My coping strategy for the next 6 months

I live in Seattle and I make no secret that my most favorite time of year is September through December. The pressure of summer is off - no more moaning if it isn't sunny or warm enough to play in the sprinkler - no more pressure on the days the sun *does* come out to do something epic. Plus, I tend to get heat stroke really easily. Maybe it's to do with drinking too much coffee.

But then September comes and the kids go back to school, and I *love* school - not just because I'm kicking the kids out of the house, but I just love helping with homework and seeing the other moms again and getting back into a routine. And the promise of the holidays loom. Yes, the days get shorter, and darker, and colder. It's Seattle. By November if you work in an office you feel like a mole because you leave in the dark and come home in the dark. But the dark is *perfect* for the holidays. You get to make fun, festive food like pumpkin pie and mulled cider and mashed potatoes and put meals in the crock pot. Christmas music starts up and people put out lights and you pray for snow - just a little. And everyone has this feeling of anticipation and hope.
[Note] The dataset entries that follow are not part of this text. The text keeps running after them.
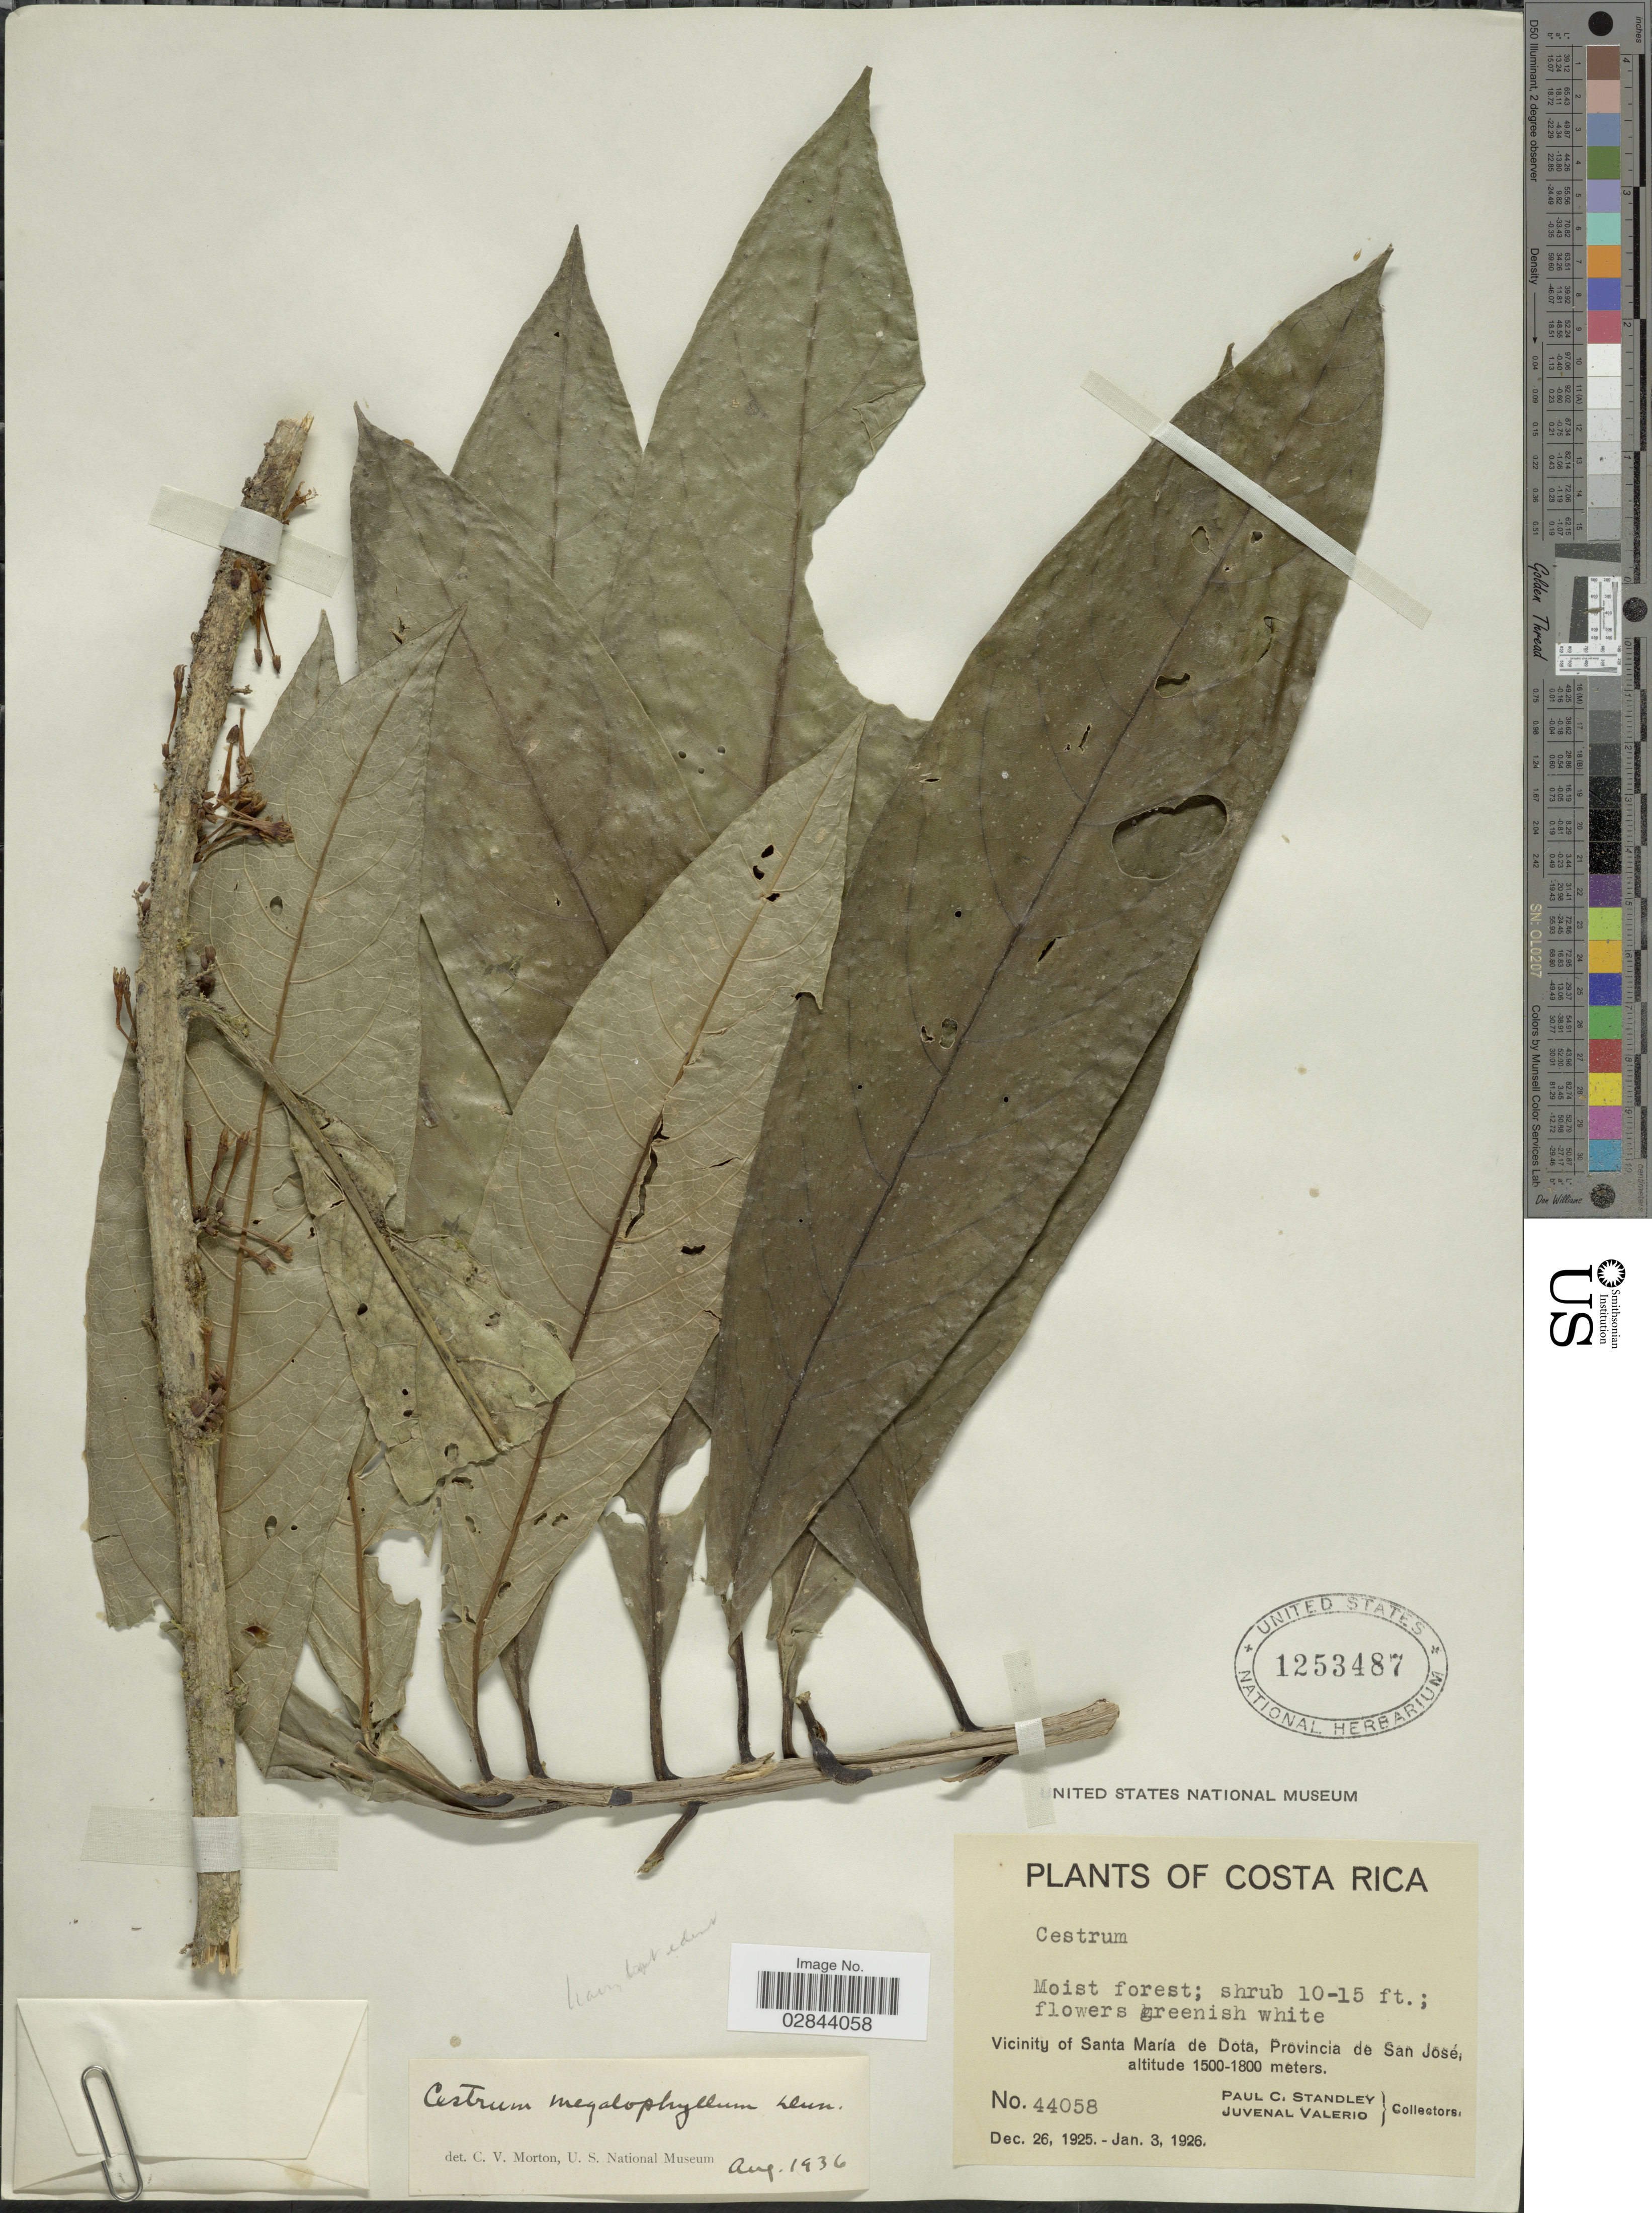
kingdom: Plantae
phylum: Tracheophyta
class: Magnoliopsida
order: Solanales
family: Solanaceae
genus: Cestrum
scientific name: Cestrum schlechtendahlii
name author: G. Don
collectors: P. C. Standley & J. Valerio R.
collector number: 44058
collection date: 1925-12-26/1926-01-03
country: Costa Rica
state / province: San José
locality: Vicinity of Santa María de Dota, Provincia de San José.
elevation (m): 1500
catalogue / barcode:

Also, the themes - you can decorate for each month - bouquets of freshly sharpened pencils in September, jack o' lanterns in October, wreathes made out of leaves in November and little pilgrims on your table, and then there's Christmas.


But now, it's all done, and contrary to the song, Christmas is not in *mid-winter* it's at the very beginning of winter. We Seattlites have all of winter to go now - black as ever, with no twinkling lights, and more rain than snow... till June. But usually till July.

This is my least favorite time of year and it goes on for six months. Or seven.

I decided a huge part of it is that there aren't anymore themes. I mean, if you're looking at a drugstore calendar, they'll show snowflakes in January (but it probably won't snow) and heart's in February (I dislike Valentine's day) and then pastel eggs and Easter bunnies (and yes, I celebrate Easter. It's a very powerful holiday, but I really can't stand pastels or candy coated almonds) and then there's spring, which here just means more rain.

But this is not a complaining post - I know, I had you fooled. This is the year I do something about it!

I'm inventing my own themes. I don't have it all worked out yet, but one month will be Harry Potter month and one will be Narnia, and maybe in the spring (ick) we'll do a Secret Garden month. Doesn't that sound like more fun than Easter eggs and hearts?

We'll make butter beer



and Turkish delight



and Yorkshire pudding (ok, I googled Yorkshire pudding and we may need something else for Secret Garden month).

I figure there are all sorts of wreath possibilities, too.


What do you think? Crazy? Or a lemons and lemonade sort of thing. Let me know if you have any great ideas for themes. I'm still working it out! I figure till the tree comes down (tonight, I swear!) I don't have to start in on January's theme...

5 comments:

Mirka Breen said...

The key here is in the title of your post: Strategy. And you have a very yummy strategy.

January 3, 2012 at 6:35 PM
inluvwithwords said...

I like your themes, especially because the involve yummy foods. I'm dying to break out my turkish delight recipe =)

January 4, 2012 at 6:54 AM
Mary Witzl said...

After two years in Northern (Turkish) Cyprus, I don't think I can join you on the Turkish delight (gross over-indulgence) and a decade of living in the U.K. has cured me of any fondness for Yorkshire pudding (just another way to get the maximum amount of fat with the minimum of nutrition). But anything to do with coffee -- I'd go for that. Coffee cake, coffee cheesecake, coffee parfaits. And Seattle would be the perfect place to start that!

January 5, 2012 at 3:43 AM
Robin said...

skip turkish delight and do something with chocolate -- dark chocolate. I always thought Turkish Delight had to be this delicious and decadent caramely chocolate sweet only to find out when I actually went to Turkey that it's a gummyish candy dusted with cornstarch. Boo.

January 5, 2012 at 11:03 AM
skywriter said...

Maybe during Secret Garden month you could press flowers or pretty leaves (between sheets of wax paper inside a stack of heavy books, leave alone for ten days and you'll have an everlasting flower.) And scones are an easier bake than Yorkshire pudding, and you can put more yummy stuff in scones!

Great blog! BTW, you know me as ButterflyGirl.